To the Post, this is all about ‘values’, and it goes without saying that the ‘values’ of the people who live in the neighborhood and who don’t want to sell are inherently superior to the values of the people who have sold, the values of the developers, and the values of the people who will buy the new houses. The people living in the old houses are modest and humble; the real-estate agent working for the developers drives — no, charges around in — a Hummer, and a showy hulk of one at that. The Post doesn’t see fit to mention the cars that the residents drive, presumably because it’s irrelevant to the story. That didn’t keep them from using the agent’s car as the lead, though.

It’s interesting that the Post didn’t seem to illustrate this story — which appears on page B1, the front of the Metro section — with a single photograph of any of the houses in question. I found a picture of one under construction here, in a story about the redevelopment in a local newspaper:

Hollin Hall Village

Ladies and gentlemen, I give you your McMansion: a two car garage and four windows and a door across in front. Not a particularly big house these days: but, to paraphrase Jimmy Carter, it’s big in his heart. It’s uppity, in short. It puts on airs.

And the Washington Post doesn’t like that.

Comments

2 Comments so far. Leave a comment below.
  1. I think it isn’t so much that the Post is pro-sprawl as it is that they’re pro-selling-papers, and they think that poorly written, overheated articles about how neighbors are at war against each other and developers will make for more papers sold.
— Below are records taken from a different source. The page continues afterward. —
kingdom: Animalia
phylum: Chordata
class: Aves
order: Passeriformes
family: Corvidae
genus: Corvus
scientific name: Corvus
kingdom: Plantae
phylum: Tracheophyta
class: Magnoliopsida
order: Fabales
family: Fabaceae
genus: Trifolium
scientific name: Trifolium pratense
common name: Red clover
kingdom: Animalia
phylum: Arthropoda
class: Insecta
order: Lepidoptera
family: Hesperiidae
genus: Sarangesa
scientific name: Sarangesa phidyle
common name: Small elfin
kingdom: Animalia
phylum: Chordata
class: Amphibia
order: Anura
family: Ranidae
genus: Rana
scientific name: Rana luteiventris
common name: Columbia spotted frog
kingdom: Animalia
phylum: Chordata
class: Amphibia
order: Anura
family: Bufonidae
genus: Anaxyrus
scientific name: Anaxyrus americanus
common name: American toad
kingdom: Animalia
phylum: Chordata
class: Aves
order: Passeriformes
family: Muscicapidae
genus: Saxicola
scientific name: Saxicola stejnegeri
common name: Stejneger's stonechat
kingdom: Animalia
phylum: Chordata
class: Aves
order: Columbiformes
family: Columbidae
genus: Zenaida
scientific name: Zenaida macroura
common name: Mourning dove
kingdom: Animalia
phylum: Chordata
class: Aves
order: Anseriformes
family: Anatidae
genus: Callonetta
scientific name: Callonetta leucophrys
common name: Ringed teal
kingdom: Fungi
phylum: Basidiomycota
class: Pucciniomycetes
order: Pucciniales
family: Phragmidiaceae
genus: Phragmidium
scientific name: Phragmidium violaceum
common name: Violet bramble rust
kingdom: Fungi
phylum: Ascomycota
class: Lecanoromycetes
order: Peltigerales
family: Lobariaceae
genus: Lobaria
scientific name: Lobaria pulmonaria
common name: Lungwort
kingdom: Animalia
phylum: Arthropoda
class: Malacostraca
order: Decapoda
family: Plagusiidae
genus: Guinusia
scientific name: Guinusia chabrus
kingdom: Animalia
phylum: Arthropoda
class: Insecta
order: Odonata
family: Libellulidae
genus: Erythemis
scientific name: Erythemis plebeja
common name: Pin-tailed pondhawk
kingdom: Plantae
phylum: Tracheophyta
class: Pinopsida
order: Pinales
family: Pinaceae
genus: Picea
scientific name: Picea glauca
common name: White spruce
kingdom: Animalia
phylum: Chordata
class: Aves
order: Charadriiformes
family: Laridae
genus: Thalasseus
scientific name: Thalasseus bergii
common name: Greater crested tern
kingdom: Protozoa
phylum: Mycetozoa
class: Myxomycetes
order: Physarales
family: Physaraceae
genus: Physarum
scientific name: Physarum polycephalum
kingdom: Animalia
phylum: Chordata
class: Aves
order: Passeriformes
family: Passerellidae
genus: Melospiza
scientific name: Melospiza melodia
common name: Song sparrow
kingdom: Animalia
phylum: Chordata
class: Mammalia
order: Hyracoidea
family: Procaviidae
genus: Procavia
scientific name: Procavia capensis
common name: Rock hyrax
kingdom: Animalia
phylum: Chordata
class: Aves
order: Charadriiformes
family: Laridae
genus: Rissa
Which is sort of odd, ’cause I’d imagine that demand for the Post is rather inelastic and not affected much either way by this sort of coverage.

    Without the language employed in the article, the argument against the new houses is that they’re likely to be ugly, cheaply built, and identical, yet another eyesore of a so-called builder community. I don’t know that people would buy papers for articles that said as much, though: “Developer Plans Developer Community” reads like the sort of headline you see in SimCity. And if you’re going to do that, you might as well just steal the best headline in the game, “Naysayers Say Nay.”

  2. hollinhall,

    The reporter completely missed the boat in this article, and did not accurately describe the situation. The article incorrectly asserts that the properties consist of two buildable lots, and refers to them as such throughout the article. This is the main point of contention between the current residents and the incoming developers who have attempted to skirt the normal review process in Fairfax County.

    The crux of the matter in Hollin Hall Village is demanding that wealthy developers follow the same rules and regulations that regular residents of Fairfax County must follow. The intent is not to prohibit anyone from fixing up their houses or legally profiting from selling their property in accordance with rules and regulations, but ensuring that development (and developers) in that neighborhood conforms to established Virginia laws.